**GOAL OF THE EXERCISE:**
From the line that contains "Breastfeeding" down to the last line of the entries, please return everything exactly, except the pictures.

**EXTRACTED MATERIAL:**
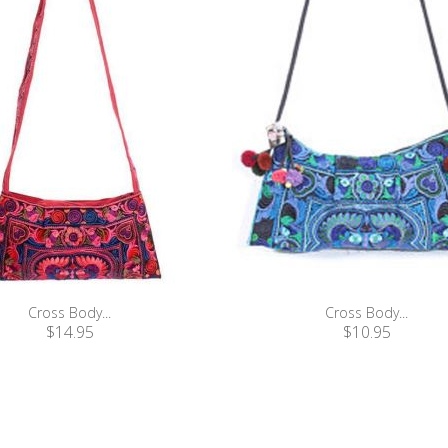
Cross Body...
Cross Body...
$14.95
$10.95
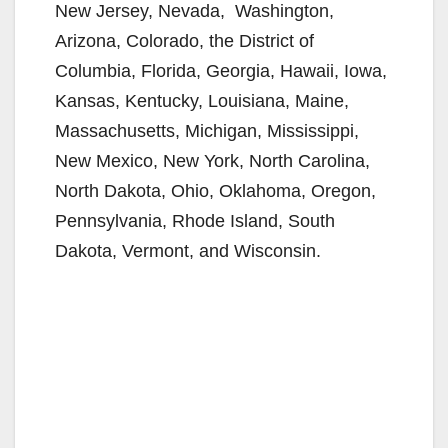
New Jersey, Nevada, Washington,
Arizona, Colorado, the District of
Columbia, Florida, Georgia, Hawaii, Iowa,
Kansas, Kentucky, Louisiana, Maine,
Massachusetts, Michigan, Mississippi,
New Mexico, New York, North Carolina,
North Dakota, Ohio, Oklahoma, Oregon,
Pennsylvania, Rhode Island, South
Dakota, Vermont, and Wisconsin.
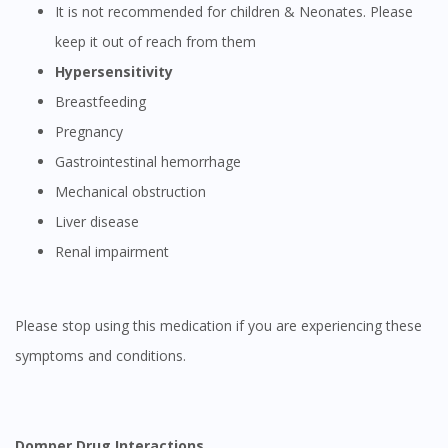
It is not recommended for children & Neonates. Please
keep it out of reach from them
Hypersensitivity
Breastfeeding
Pregnancy
Gastrointestinal hemorrhage
Mechanical obstruction
Liver disease
Renal impairment
Please stop using this medication if you are experiencing these
symptoms and conditions.
Domper Drug Interactions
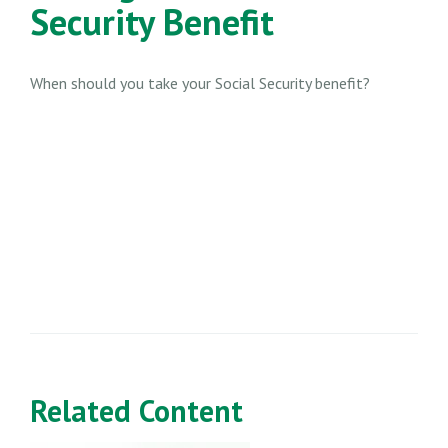
Security Benefit
When should you take your Social Security benefit?
Related Content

**OUTPUT FOR THIS TASK:**
Breastfeeding
Pregnancy
Gastrointestinal hemorrhage
Mechanical obstruction
Liver disease
Renal impairment
Please stop using this medication if you are experiencing these
symptoms and conditions.
Domper Drug Interactions
Security Benefit
When should you take your Social Security benefit?
Related Content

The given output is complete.